Week in Review
I ran out of room last week, when I wanted to write a little about Courtney Love. Courtney is a perpetual joke in pop culture, often seen as someone who married well but did nothing else right. Our last image of her on television was the now-legendary roast of Pamela Andersen, in which she was inexplicably always in front of the camera with apparently no sense (or maybe no care) of how inebriated she looked and sounded. It's a shame, I think, that Courtney went down the road she did, because I think cinema lost what could've been a great actor.
I know a lot of you film nerds out there are getting ruffled up, but hear me out. Courtney's getting a bad rap. I'm not saying she would've been Hepburn, but she could've been a great character actor. There are few women with non-standard looks working in Hollywood. The majority of men are usually classically handsome as well, but there are more odd-looking male types than there are women. I'm thinking of women like Illeana Douglas, who is beautiful yet not a clone, and Sandra Bernhard, whose presence onscreen can be overwhelming. Courtney could've been in that league of actors.
Courtney started out with a nice indie resumé in film. In Sid and Nancy, she plays one of Nancy's friends, but she really should've gotten the Spungen role. Alex Cox liked her enough to cast her again in his odd and unexplainable Straight to Hell. Her next credit is in the cult favorite Tapeheads. After that, however, she disappears from film until 1996's Basquiat. Courtney was busy with her music career and being one half of one of the all-time most-famous rock marriages. But if you didn't know that, you probably wouldn't have read this far anyway.
My theory is that she spent her prime acting years in Hole, her band. Her twenties were spent in the debauchery of Alternative Rock. She lost the precious time doing tours with Lollapalooza and Marilyn Manson. But when she came back to acting, she nailed the role of Althea Leasure in The People Vs. Larry Flynt. I can't think of another woman in Hollywood who could've played that role.
I recently watched Beat, the film in which Love portrayed Joan Burroughs, the wife of Naked Lunch author William S. Burroughs. The one scene she pull off was the one in which she was required to sing. Oh, the irony.

**Things to do**:
a - In the Courtney Love piece, what reason does the writer give for her vanishing from film between Tapeheads and Basquiat?
b - Carry on the Courtney Love piece from the point where it stops.

**Recorded information**:
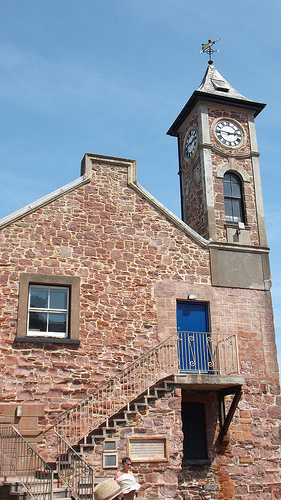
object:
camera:
[234, 220, 248, 239]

**Answers to the exercise**:
a - She was busy with her music career and with being one half of one of the most famous rock marriages of all time. The writer's theory is that she spent her prime acting years with her band, Hole, touring through her twenties with Lollapalooza and Marilyn Manson.

b -
Courtney has two strikes against her right now: age and drug damage. The biggest crime one can commit in Hollywood is getting older; there are very few good roles for 42-year-old women at all, and Courtney's far from getting first pick at those. Maybe she would've gotten into the drug scene as an actor anyway, but I can't help but think that the rock and roll lifestyle was the worst thing for her. Drugs won't kill a person with Courtney's constitution, but the damage does show, and she wears chaos like a halo. I would love a chance to see into a parallel universe in which Love has a career akin to that of Steve Buscemi, or Warren Oates, or any of the other much loved character actors.
Pick of the Week
This week had three films that were all worthy of being the week's pick. Employee of the Month really surprised me with a stellar performance from the entire cast and a playground of a screenplay. Guess Who's Coming to Dinner outdid that one with its legendary cast and flawless performances, living up to all the hype that I've heard about the film. But the one that I ended up picking was an unlikely romance flick that I hadn't seen since the '80s called Badlands.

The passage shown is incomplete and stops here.